CoolTV
- CoolTV logo
- Country: Canada
- Broadcast area: National
- Headquarters: Winnipeg, Manitoba, Canada

Ownership
- Owner: Canwest Media Inc. (Canwest)

History
- Launched: September 4, 2003
- Closed: July 21, 2008

= CoolTV =

CoolTV was a Canadian English language category 2 digital cable specialty channel dedicated to the musical genres of jazz, blues and world music; including music videos, movies, concerts, and television series. Based in Winnipeg, Manitoba, CoolTV was owned by Canwest Media, a division of Canwest Global Communications.

==History==
In November 2000, Global Television Network Inc. (a subsidiary of Canwest Global Communications) was granted a television broadcasting licence by the Canadian Radio-television and Telecommunications Commission (CRTC) called The Jazz Channel, described as "a national English-language Category 2 specialty music video television service dedicated to jazz, blues and world music."

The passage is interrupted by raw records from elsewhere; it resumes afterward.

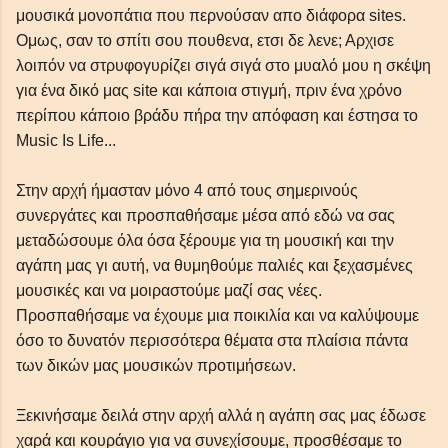
μουσικά μονοπάτια που περνούσαν απο διάφορα sites.
Ομως, σαν το σπίτι σου πουθενα, ετσι δε λενε; Αρχισε
λοιπόν να στρυφογυρίζει σιγά σιγά στο μυαλό μου η σκέψη
για ένα δικό μας site και κάποια στιγμή, πριν ένα χρόνο
περίπου κάποιο βράδυ πήρα την απόφαση και έστησα το
Music Is Life...
Στην αρχή ήμασταν μόνο 4 από τους σημερινούς
συνεργάτες και προσπαθήσαμε μέσα από εδώ να σας
μεταδώσουμε όλα όσα ξέρουμε για τη μουσική και την
αγάπη μας γι αυτή, να θυμηθούμε παλιές και ξεχασμένες
μουσικές και να μοιραστούμε μαζί σας νέες.
Προσπαθήσαμε να έχουμε μια ποικιλία και να καλύψουμε
όσο το δυνατόν περισσότερα θέματα στα πλαίσια πάντα
των δικών μας μουσικών προτιμήσεων.
Ξεκινήσαμε δειλά στην αρχή αλλά η αγάπη σας μας έδωσε
χαρά και κουράγιο για να συνεχίσουμε, προσθέσαμε το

The channel launched in September 2003 as CoolTV, and was initially headed by former CBC Radio broadcaster Ross Porter, who left in 2004 to head up CJRT-FM in Toronto.

From 2003 to 2007, Canwest operated a radio station in Winnipeg, CoolFM, which served as an adjunct to CoolTV. The radio station was sold to Corus Entertainment in 2007 and rebranded "Groove FM".

On July 21, 2008, CoolTV ceased operations. Canwest cited growth potential, profitability and warranting investment for its reasons to discontinue the service.

The closure of CoolTV did not put an end to Canwest's financial turmoil as the company ultimately declared bankruptcy in 2009 and its broadcast assets were sold to Shaw Media in 2010 but acquired by Corus in 2016.